Material for the task —
──────

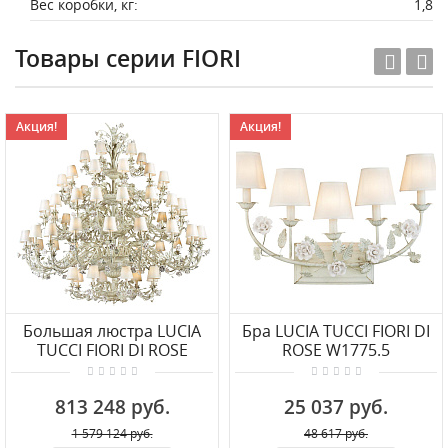
Вес коробки, кг:
1,8
Товары серии FIORI
Акция!
Акция!
Большая люстра LUCIA
Бра LUCIA TUCCI FIORI DI
TUCCI FIORI DI ROSE
ROSE W1775.5
1775.64
813 248 руб.
25 037 руб.
1 579 124 руб.
48 617 руб.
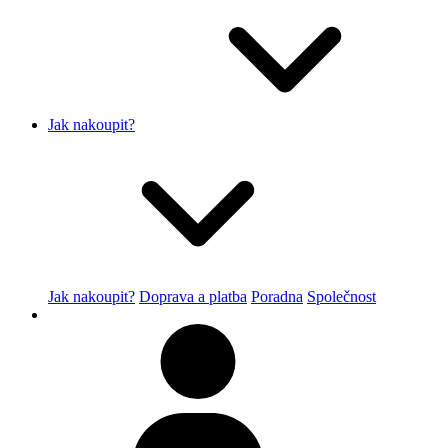
Jak nakoupit?
Jak nakoupit?
Doprava a platba
Poradna
Společnost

──────

Task statement —
Apart from the pictures, the entries above are to be repeated in full and exactly.

Task response —
Вес коробки, кг:
1,8
Товары серии FIORI
Акция!
Акция!
Большая люстра LUCIA
Бра LUCIA TUCCI FIORI DI
TUCCI FIORI DI ROSE
ROSE W1775.5
1775.64
813 248 руб.
25 037 руб.
1 579 124 руб.
48 617 руб.
Jak nakoupit?
Jak nakoupit?
Doprava a platba
Poradna
Společnost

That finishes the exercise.